━━━ 本文抜粋
皆さんの中にもよく分からないけどDataFrameのオブジェクトからreset_index関数を呼び出している人がいると思います。reset_index関数は、一体何をしているのか?これを理解するために、今回はDataFrameとIndexの関係を解説します。
DataFrameの構造
先ほどDataFrameは、データ行列を扱っていると説明しましたが、正確には、DataFrameは行名と列名も管理しています。そして、行名と列名を管理するクラスこそが、Indexクラスなのです。具体的には下記の図のような構造になっています。
行名は、DataFrameオブジェクトのindexプロパティにIndexオブジェクトとして保持しています。同様に、列名は、DataFrameオブジェクトのcolumnsプロパティにIndexオブジェクトとして保持しています。(ちなみに、DataFrameオブジェクトのaxesプロパティにアクセスすれば、indexとcolumnsのリストとしてまとめて取得できます。)
━━━━━━
━━━ 提供データ
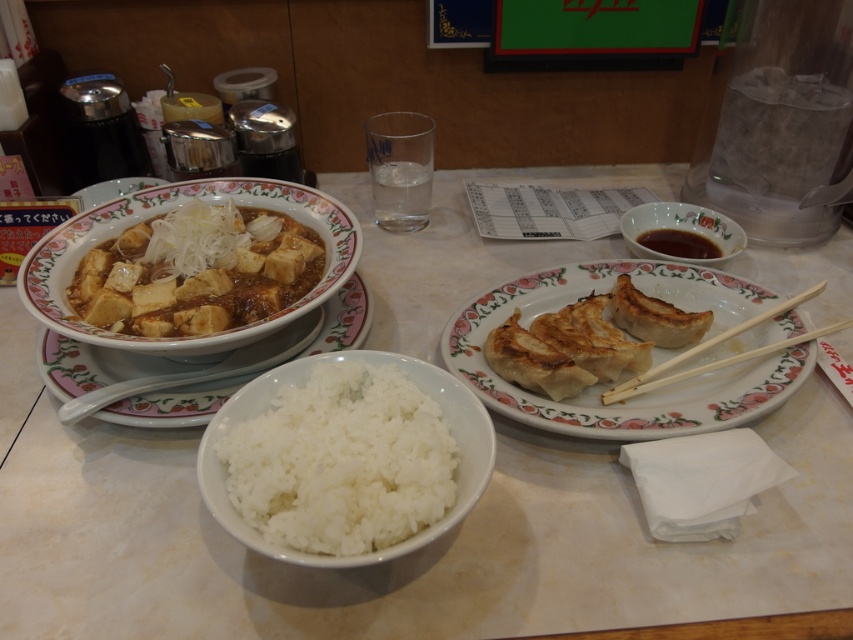
You are a server at the restaurant and need to place a 16 inch long serving tray on the table. The tray must be placed between the white glossy rice bowl at lower center and the edge of the table closest to the viewer. Is there enough space for the tray?

The white glossy rice bowl at lower center is 16.14 inches away from the viewer. Since the serving tray is 16 inches long, there is sufficient space between the bowl and the table edge to accommodate it as the distance is slightly longer than the tray.

You are a diner at the restaurant and want to eat the matte brown tofu at center using the wooden chopsticks at right. Can you reach the tofu with the chopsticks without moving either?

The matte brown tofu at center is in front of the wooden chopsticks at right, so yes, you can reach the tofu with the chopsticks without moving either since they are aligned along the same line of sight.

You are a diner at this restaurant and want to eat the matte brown tofu at center. The wooden chopsticks at right are 15 cm long. Can you pick up the tofu with them?

The matte brown tofu at center is taller than wooden chopsticks at right. Since the tofu is taller than the chopsticks, it might be difficult to pick it up with the 15 cm chopsticks as they may not provide enough length to grip and lift the taller item effectively.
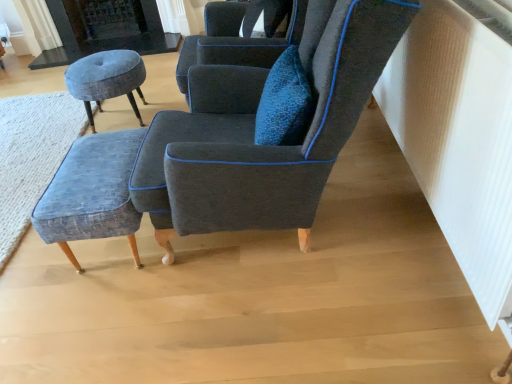
Identify the location of free space underneath velvet blue armchair at center, which is the first chair from front to back (from a real-world perspective). This screenshot has height=384, width=512. (290, 238).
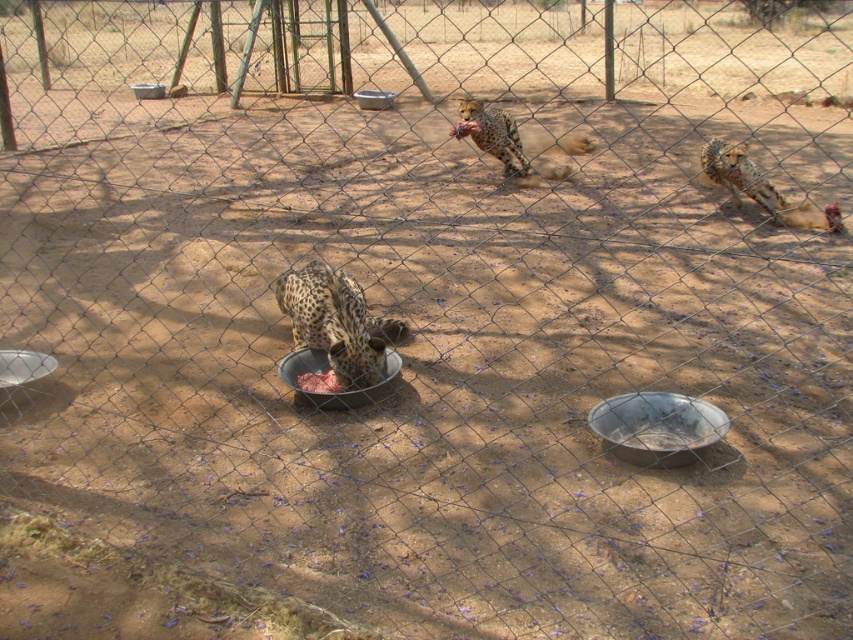
You are a zookeeper who needs to distribute food to the spotted fur cheetah at lower center and the spotted fur cheetah at upper center. Considering their heights, which cheetah requires a lower feeding bowl to reach the food comfortably?

The spotted fur cheetah at lower center has a lesser height compared to the spotted fur cheetah at upper center, so the spotted fur cheetah at lower center requires a lower feeding bowl to reach the food comfortably.

You are a zookeeper standing at the entrance of the enclosure and want to place a new feeding bowl at the point closer to the camera between point (x=329, y=396) and point (x=386, y=104). Which point should you choose?

You should choose point (x=329, y=396) because it is closer to the camera than point (x=386, y=104).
━━━━━━
▶ _課題内容_
DataFrameとIndexの解説にある文「そして、行名と列名を管理するクラスこそが、Indexクラスなのです。」を英語に訳すこと。

▶ _出力結果_
And the class that manages the row names and column names is precisely the Index class.